Apple's success has taken the shine off Japanese electronic and tech companies, which dominated the global industry in the 1980s and 1990s.

Based on Thursday's closing prices, Apple's market capitalization was 74 percent more than the combined valuation of Canon (7751.T), Nintendo, Sony Corp (6758.T), Panasonic Corp (6752.T), Toshiba Corp (6502.T), Hitachi Ltd (6501.T), Mitsubishi Electric Corp (6503.T), Fujifilm (4901.T), Fujitsu Ltd (6702.T), Sharp Corp (6753.T), Tokyo Electron Ltd (8035.T) and Hoya Corp (7741.T).

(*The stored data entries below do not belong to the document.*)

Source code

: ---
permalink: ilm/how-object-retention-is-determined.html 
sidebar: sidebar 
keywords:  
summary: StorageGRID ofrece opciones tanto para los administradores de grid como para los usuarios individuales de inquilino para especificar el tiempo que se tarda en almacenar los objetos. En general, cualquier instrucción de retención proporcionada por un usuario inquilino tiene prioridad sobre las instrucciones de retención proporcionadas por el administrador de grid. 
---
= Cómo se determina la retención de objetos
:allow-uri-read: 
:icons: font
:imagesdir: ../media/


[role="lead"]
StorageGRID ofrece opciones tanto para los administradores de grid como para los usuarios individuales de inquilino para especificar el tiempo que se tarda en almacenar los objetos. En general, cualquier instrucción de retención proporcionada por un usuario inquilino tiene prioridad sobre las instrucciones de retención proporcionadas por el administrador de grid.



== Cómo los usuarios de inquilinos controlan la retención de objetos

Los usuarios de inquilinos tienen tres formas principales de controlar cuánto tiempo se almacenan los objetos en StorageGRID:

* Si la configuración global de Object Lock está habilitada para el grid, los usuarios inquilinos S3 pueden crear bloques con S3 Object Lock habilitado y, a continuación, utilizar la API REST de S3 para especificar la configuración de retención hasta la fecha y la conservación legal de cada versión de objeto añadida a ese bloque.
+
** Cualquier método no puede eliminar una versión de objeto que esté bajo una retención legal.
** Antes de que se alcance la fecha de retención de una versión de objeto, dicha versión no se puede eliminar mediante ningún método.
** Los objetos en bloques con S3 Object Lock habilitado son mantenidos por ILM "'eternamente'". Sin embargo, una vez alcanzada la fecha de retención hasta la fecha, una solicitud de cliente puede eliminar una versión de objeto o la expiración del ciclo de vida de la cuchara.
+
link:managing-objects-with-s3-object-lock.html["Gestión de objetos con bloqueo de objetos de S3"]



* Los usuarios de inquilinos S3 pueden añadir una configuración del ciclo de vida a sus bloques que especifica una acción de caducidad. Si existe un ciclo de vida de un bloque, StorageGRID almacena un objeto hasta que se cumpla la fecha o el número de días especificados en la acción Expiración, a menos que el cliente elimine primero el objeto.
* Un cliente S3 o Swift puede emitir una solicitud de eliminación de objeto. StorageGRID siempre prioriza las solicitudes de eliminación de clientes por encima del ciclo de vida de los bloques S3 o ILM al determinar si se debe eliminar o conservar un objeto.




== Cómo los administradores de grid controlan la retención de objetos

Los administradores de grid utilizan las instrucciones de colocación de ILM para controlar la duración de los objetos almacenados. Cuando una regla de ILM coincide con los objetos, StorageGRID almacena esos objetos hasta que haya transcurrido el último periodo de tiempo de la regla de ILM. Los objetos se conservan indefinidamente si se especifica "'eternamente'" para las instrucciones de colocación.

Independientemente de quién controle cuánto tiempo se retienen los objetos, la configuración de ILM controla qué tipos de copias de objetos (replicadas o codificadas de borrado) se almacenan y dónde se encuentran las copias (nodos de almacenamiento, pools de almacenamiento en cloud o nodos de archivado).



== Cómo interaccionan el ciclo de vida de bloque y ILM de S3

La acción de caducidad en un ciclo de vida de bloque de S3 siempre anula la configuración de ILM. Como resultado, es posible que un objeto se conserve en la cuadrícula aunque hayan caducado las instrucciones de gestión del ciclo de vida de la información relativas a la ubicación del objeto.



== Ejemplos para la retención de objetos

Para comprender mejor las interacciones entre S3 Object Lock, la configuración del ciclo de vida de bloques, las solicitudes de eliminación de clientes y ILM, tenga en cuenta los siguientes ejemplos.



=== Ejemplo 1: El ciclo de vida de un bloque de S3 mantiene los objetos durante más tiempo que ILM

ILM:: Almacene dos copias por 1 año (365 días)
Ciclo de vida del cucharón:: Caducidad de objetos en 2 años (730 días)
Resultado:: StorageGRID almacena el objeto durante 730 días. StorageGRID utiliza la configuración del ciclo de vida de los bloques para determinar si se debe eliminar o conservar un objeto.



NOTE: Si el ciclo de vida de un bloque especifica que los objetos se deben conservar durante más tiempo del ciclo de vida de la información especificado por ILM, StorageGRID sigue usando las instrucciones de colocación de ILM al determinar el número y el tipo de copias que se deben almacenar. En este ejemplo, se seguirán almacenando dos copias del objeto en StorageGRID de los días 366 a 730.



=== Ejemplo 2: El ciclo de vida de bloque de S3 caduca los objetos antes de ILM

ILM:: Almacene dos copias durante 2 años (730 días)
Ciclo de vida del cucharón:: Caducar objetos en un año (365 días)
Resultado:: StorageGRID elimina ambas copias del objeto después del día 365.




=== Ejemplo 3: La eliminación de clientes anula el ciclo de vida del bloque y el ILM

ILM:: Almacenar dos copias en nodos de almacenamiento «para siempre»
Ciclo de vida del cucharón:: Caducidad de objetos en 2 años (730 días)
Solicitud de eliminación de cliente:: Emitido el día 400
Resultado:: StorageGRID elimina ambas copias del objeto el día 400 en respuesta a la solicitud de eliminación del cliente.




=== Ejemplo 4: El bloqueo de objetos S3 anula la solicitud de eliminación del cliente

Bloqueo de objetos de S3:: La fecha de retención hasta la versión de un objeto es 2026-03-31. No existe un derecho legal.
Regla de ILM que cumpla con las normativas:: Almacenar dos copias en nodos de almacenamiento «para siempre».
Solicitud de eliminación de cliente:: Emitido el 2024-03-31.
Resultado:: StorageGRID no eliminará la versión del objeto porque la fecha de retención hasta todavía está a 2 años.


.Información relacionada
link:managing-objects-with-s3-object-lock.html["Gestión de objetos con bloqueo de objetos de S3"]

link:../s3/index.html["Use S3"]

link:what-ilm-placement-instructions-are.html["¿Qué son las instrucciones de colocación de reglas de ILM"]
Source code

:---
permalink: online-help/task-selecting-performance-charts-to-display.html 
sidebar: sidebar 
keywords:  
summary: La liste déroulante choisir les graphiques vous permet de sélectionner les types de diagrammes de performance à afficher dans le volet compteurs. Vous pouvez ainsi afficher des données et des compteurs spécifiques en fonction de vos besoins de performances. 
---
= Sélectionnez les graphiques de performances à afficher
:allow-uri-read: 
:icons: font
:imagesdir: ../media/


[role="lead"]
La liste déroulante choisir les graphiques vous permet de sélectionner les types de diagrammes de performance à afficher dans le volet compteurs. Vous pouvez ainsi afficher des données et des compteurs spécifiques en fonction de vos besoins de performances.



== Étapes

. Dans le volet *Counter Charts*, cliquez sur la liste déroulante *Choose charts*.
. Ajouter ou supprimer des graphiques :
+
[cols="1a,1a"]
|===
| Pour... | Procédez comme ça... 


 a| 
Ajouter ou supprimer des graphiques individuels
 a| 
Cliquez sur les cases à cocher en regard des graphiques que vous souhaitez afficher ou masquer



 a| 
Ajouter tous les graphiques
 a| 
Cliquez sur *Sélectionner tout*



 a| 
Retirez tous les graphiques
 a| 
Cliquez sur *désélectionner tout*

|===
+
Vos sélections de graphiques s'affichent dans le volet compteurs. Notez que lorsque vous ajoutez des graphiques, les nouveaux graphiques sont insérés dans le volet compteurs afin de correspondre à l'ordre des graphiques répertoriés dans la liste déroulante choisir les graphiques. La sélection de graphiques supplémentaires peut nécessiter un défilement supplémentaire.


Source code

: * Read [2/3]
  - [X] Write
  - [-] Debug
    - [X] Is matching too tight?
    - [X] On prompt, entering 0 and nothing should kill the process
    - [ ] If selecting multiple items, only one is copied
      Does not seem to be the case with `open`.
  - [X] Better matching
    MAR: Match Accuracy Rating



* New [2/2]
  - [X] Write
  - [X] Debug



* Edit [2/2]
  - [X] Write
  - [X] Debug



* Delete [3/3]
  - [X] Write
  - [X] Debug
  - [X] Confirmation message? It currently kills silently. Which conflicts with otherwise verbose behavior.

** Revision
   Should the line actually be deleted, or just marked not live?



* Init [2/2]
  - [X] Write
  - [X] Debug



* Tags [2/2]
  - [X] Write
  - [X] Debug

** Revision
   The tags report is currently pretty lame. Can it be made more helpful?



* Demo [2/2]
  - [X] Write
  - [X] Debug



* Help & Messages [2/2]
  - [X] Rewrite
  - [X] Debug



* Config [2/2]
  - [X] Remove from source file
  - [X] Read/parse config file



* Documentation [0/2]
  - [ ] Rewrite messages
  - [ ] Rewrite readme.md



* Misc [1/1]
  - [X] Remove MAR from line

The broader Topix .TOPX dropped 0.5 percent to 761.13 on Friday. Volume moderated, with 1.93 billion shares changing hands on the main board, down from 1.96 billion shares on Thursday and 2.2 billion on Wednesday.

Stefan Worrall, director of equity at Credit Suisse in Tokyo, said the market remained relatively bullish.

There are the reasons to take profit but at the same time there has been a clear loosening of U.S. monetary policy it seems in the context of those (Fed) forecasts. We continue to see underweight long only positions being normalised, which provides some buying pressure, he said.

NIPPON STEEL DOWN, KOMATSU UP

Hot on the heels of NEC and Nintendo, Nippon Steel, the world's No. 4 steelmaker, cut its annual profit outlook by one-third, as exports tumbled and prices sagged on higher supplies. Its shares dropped 3.5 percent.

Elpida Memory Inc (6665.T) sank 7.1 percent after the Nikkei business daily said the chipmaker is likely to book a roughly 90 billion yen ($1.16 billion) operating loss for the April-December period amid eroding memory chip prices.

Out of the 13 Nikkei companies that have reported quarterly figures so far, nearly 70 percent of them came in below market expectations, Thomson Reuters StarMine data showed. That compares with 35 percent of S&P 500 .SPX companies.

Although Japan's corporate earnings results have been disappointing so far, the pace of deterioration of the Topix's earnings momentum -- analysts' upgrades minus downgrades as a percentage of total estimates -- moderated to minus 4.8 percent from December's minus 8.1 percent, Thomson Reuters I/B/E/S data showed, signaling a less gloomy outlook for companies.

We are looking at a market here in Tokyo with 71 percent of stocks trading below book and with half of stocks trading below five times EV/EBITDA ... You are practically giving away stocks in Japan, said Nicholas Smith, Japan strategist at CLSA.

It's amazing that there is a breath of decent news (U.S. economic indicators) and Tokyo is not up more.

Komatsu Ltd (6301.T) gained 1.5 percent after U.S. peer Caterpillar (CAT.N) reported a 58 percent rise in quarterly earnings on record sales of construction and mining equipment, and forecast strong growth for this year.